(Saved data entries)
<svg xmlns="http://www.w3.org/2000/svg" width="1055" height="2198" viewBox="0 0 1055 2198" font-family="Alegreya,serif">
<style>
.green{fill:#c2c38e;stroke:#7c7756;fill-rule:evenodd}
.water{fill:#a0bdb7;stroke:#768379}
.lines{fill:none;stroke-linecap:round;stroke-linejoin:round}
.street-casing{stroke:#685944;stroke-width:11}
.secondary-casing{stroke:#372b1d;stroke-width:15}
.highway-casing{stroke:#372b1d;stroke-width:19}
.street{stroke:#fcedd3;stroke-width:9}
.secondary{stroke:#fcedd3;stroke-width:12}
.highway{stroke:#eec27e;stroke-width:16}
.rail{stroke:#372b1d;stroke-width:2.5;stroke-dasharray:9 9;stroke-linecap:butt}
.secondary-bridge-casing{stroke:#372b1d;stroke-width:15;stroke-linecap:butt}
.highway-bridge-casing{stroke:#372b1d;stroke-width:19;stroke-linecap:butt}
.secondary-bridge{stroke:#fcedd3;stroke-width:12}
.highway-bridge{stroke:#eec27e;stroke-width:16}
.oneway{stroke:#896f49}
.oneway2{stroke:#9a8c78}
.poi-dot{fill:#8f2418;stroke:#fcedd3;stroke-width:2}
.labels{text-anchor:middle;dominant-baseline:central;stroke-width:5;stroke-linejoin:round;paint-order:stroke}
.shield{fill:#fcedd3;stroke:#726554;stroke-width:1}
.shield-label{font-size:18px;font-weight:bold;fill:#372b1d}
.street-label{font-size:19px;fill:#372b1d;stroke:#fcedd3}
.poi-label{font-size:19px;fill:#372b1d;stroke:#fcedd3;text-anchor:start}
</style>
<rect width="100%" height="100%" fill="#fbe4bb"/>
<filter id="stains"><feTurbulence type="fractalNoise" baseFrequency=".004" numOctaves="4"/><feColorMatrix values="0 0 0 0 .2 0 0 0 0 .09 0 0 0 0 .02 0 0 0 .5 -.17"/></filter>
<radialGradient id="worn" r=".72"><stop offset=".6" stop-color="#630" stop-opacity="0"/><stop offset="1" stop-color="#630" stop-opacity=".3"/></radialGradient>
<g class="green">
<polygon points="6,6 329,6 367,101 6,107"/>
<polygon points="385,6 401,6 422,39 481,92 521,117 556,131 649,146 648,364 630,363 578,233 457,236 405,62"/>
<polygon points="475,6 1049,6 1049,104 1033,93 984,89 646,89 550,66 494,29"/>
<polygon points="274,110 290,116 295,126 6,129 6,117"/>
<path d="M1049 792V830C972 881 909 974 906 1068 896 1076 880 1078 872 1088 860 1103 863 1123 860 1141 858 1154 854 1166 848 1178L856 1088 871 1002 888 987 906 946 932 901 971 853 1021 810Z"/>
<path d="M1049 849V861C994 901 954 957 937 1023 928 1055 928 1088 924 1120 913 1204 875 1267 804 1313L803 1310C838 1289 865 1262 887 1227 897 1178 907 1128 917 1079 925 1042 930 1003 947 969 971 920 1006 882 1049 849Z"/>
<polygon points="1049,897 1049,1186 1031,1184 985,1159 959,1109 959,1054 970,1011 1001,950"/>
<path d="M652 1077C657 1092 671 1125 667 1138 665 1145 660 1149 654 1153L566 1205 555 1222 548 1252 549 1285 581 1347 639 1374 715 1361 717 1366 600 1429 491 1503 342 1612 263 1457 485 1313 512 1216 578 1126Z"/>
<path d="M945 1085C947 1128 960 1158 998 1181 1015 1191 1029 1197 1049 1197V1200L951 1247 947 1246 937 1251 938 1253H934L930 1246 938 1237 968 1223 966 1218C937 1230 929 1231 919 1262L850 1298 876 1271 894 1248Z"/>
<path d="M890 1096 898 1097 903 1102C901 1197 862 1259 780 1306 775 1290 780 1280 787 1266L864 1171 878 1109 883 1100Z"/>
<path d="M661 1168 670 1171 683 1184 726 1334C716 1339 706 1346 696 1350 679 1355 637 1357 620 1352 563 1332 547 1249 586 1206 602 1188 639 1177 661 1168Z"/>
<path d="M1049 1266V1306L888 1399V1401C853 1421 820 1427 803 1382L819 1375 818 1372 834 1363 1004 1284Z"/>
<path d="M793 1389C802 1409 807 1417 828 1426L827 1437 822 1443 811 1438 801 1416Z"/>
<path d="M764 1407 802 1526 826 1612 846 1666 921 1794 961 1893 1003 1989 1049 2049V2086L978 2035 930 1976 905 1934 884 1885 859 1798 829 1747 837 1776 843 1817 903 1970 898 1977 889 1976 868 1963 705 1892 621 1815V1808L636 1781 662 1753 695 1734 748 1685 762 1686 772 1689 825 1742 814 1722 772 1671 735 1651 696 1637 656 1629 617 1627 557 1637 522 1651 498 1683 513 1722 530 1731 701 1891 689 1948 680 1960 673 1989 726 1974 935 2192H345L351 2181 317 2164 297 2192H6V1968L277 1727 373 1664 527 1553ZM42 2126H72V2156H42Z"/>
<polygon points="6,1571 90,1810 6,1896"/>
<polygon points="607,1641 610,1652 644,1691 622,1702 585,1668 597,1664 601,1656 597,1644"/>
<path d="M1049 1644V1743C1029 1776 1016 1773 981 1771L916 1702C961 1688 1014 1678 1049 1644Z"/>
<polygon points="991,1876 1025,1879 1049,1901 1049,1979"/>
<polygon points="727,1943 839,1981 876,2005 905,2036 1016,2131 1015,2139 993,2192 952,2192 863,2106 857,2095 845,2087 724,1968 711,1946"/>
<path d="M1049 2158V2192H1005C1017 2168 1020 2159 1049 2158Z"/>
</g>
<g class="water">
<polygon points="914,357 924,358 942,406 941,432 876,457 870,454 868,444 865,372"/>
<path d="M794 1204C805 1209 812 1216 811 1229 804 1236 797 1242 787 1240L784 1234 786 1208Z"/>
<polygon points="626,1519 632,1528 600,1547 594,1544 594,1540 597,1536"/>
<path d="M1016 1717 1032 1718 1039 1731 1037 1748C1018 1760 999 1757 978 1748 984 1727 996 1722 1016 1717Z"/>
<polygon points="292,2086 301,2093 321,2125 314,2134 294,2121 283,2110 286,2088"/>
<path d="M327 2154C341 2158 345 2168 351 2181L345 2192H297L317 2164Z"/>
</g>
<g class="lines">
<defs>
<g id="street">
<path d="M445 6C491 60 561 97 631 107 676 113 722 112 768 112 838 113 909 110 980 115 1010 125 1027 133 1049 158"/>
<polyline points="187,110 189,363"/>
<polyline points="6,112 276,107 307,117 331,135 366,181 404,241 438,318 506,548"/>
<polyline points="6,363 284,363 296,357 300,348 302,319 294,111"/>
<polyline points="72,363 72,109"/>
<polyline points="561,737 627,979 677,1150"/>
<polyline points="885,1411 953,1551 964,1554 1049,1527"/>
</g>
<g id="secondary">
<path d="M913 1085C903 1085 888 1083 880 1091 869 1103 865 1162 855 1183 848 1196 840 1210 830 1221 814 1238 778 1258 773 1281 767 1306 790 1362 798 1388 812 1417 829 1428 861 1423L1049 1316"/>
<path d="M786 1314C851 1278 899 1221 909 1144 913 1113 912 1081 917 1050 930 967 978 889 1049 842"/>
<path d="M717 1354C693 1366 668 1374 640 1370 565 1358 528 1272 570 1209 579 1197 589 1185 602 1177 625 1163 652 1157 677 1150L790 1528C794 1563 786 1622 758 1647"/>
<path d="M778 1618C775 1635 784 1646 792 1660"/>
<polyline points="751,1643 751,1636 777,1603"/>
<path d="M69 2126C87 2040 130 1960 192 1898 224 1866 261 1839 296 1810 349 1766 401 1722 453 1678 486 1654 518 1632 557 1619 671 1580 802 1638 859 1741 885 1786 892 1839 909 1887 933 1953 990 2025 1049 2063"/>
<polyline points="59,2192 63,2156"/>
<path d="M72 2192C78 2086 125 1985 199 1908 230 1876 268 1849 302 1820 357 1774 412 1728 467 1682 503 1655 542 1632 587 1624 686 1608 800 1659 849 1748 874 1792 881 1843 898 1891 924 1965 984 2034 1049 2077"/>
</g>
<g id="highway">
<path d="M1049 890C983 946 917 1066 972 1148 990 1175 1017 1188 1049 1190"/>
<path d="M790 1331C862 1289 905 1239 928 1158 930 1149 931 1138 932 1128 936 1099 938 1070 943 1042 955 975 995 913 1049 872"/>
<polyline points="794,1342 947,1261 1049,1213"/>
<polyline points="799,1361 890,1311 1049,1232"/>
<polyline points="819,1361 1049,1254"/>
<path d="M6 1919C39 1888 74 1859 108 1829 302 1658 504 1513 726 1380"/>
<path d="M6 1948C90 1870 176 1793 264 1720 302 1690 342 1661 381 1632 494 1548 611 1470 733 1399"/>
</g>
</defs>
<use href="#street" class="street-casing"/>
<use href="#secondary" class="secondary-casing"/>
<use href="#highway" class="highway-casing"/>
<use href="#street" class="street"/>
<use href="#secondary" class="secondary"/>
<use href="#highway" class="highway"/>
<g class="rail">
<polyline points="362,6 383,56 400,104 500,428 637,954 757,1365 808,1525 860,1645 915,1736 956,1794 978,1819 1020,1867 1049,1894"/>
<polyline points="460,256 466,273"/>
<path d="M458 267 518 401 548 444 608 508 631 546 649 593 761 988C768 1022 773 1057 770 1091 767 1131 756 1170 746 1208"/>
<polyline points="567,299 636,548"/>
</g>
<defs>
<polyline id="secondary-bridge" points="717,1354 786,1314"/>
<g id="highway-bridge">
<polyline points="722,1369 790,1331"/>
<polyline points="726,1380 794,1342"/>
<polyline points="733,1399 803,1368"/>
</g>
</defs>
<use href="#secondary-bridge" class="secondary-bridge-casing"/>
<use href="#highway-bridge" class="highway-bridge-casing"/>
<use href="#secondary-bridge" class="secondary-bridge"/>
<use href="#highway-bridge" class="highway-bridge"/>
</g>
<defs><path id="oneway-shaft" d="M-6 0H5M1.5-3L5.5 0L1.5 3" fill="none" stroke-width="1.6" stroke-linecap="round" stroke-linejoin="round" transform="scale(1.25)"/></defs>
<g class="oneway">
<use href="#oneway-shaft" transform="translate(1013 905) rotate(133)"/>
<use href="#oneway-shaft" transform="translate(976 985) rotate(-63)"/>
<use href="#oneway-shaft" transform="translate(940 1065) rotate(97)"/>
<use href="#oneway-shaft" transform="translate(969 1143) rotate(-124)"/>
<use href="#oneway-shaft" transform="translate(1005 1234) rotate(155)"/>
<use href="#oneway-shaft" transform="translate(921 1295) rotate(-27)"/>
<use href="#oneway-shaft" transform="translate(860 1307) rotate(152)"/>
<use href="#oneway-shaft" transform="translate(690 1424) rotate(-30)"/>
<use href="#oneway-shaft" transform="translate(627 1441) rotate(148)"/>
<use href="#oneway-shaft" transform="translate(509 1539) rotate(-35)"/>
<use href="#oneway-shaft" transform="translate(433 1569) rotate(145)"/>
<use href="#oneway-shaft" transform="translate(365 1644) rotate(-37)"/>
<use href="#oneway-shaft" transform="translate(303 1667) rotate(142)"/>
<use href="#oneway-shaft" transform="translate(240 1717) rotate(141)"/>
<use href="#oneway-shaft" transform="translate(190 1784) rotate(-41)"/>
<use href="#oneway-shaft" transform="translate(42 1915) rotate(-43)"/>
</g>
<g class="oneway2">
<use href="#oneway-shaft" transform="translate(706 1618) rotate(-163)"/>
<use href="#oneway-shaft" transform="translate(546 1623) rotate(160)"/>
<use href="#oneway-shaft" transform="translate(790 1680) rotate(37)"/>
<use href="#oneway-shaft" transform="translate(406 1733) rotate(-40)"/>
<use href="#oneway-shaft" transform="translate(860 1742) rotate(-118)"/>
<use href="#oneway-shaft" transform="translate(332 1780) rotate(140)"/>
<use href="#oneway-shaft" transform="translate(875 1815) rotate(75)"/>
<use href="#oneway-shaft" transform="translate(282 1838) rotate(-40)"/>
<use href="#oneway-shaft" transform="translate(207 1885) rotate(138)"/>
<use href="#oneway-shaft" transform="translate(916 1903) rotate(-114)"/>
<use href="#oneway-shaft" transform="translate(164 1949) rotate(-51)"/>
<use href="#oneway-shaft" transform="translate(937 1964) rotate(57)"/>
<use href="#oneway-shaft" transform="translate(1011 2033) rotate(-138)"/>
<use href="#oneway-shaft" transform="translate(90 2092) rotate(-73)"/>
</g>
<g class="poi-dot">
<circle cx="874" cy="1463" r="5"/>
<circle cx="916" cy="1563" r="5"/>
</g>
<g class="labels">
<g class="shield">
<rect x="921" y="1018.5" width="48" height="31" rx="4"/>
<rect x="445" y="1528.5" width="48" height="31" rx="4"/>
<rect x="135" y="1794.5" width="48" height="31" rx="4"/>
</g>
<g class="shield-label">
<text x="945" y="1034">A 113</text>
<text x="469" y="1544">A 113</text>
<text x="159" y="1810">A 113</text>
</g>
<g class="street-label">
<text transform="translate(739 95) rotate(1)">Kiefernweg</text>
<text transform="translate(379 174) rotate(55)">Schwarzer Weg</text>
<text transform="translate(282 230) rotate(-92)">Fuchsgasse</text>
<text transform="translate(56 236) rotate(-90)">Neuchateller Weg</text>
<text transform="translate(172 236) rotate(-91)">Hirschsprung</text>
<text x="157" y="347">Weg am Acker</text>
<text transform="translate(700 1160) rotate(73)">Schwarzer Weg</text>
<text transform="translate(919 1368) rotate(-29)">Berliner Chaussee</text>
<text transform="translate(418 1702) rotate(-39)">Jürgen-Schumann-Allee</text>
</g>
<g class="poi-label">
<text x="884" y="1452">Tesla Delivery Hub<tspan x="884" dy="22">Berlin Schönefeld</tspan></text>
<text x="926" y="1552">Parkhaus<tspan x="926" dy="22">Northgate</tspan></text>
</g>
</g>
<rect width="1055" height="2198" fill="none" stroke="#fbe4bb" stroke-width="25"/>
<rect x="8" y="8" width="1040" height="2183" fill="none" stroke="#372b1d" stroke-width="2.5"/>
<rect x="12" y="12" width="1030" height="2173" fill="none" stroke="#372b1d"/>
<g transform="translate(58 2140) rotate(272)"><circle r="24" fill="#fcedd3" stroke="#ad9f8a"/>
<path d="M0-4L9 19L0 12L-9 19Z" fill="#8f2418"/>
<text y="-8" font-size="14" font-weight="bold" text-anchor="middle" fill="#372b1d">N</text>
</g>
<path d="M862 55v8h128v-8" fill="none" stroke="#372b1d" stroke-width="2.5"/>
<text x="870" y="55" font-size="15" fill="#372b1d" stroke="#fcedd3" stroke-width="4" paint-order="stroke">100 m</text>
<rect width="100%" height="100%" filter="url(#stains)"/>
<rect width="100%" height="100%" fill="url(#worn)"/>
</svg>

- [WORK REQUIRED]
Look through the data above and report every line in which "lines" appears.

- [RESULT OF THIS TASK]
.lines{fill:none;stroke-linecap:round;stroke-linejoin:round}
<g class="lines">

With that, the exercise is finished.